** begin Source passage **

Now he's looking for a place that will fit his budget, but the price increase has been too steep for him. For now, the price rise in Mumbai seems to have stalled. But a few lingering questions remain: Is it time to buy a house or wait for a further correction? When should Kumar take the plunge?
There is no straight answer to this question. Sure, if you look the way prices have moved in about five years in large cities like Delhi, Mumbai, Bangalore and Hyderabad, it is hard to miss the appreciation that residential properties have enjoyed.
Take a look at a city like Chennai, where apartment prices per square foot in the suburb of Velachery increased four-fold between 2003 and 2007. Bangalore's upmarket Koramangala witnessed a six-fold increase in prices between 2001 and now. Surely, an investment made in any of these areas four years ago would have yielded a decent rate of return.
But depending on where you look, the realty story seems to be slowing down. Prices in some areas have been coming down, even as many housing financiers are reporting lower home loan growth rates. Make no mistake, demand for housing is still strong, but the rate of price increase seems to have stalled for now. In Mumbai, the price per square foot for an apartment in the city's plush Malabar Hill has remained stagnant for over a year now. The story in the western suburbs of Goregaon and Kandivli (East) is also somewhat dismal-prices have, in fact, moved south. Cut to Kolkata, where prices have fallen in several parts of the city.
Over the last few months, the signs have turned ominous. Historically, the period from mid-April to mid-June is usually the best term for real estate transactions as there is an increase in volume of residential property. But the last season turned out to be a damp squib. Pranay Vakil, Chairman, Knight Frank, describes this year as a huge slowdown. "We are witnessing cases where developers are registering volumes at 40 per cent of last year's levels," he points out. A residential block with 20 apartments has sold merely half that is available, at a time when the business should be booming.

** end Source passage **

What you need to do —
1 – According to the housing-price passage, why is the period from mid-April to mid-June usually the best time for real estate transactions? Answer in one to three sentences.
2 – List every city the housing-price passage names.
The lines that come next are separate material, apart from the housing-price passage.

** begin Data block **

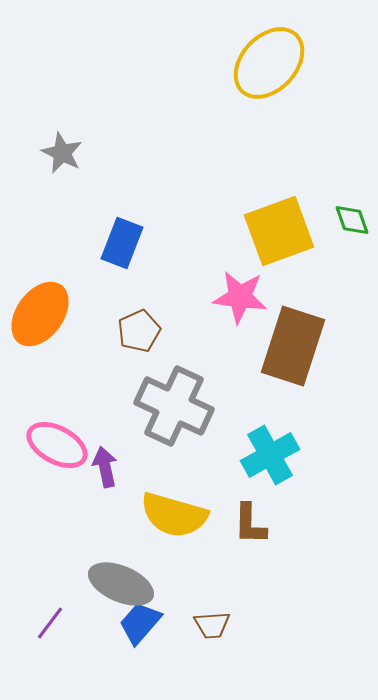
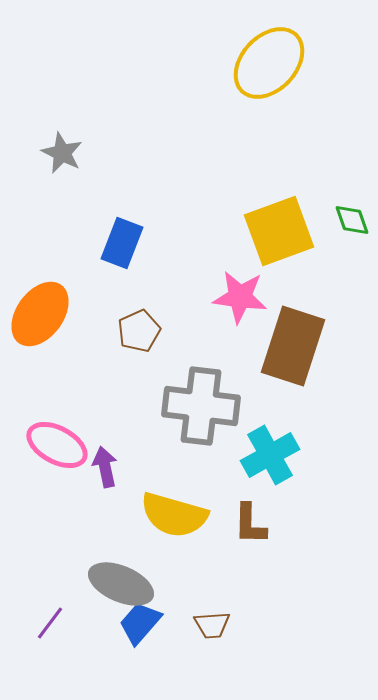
gray cross: moved 27 px right; rotated 18 degrees counterclockwise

** end Data block **

Exercise solutions —
1 – It is usually the best time because the volume of residential property increases during that period.

2 –
- Mumbai
- Delhi
- Bangalore
- Hyderabad
- Chennai
- Kolkata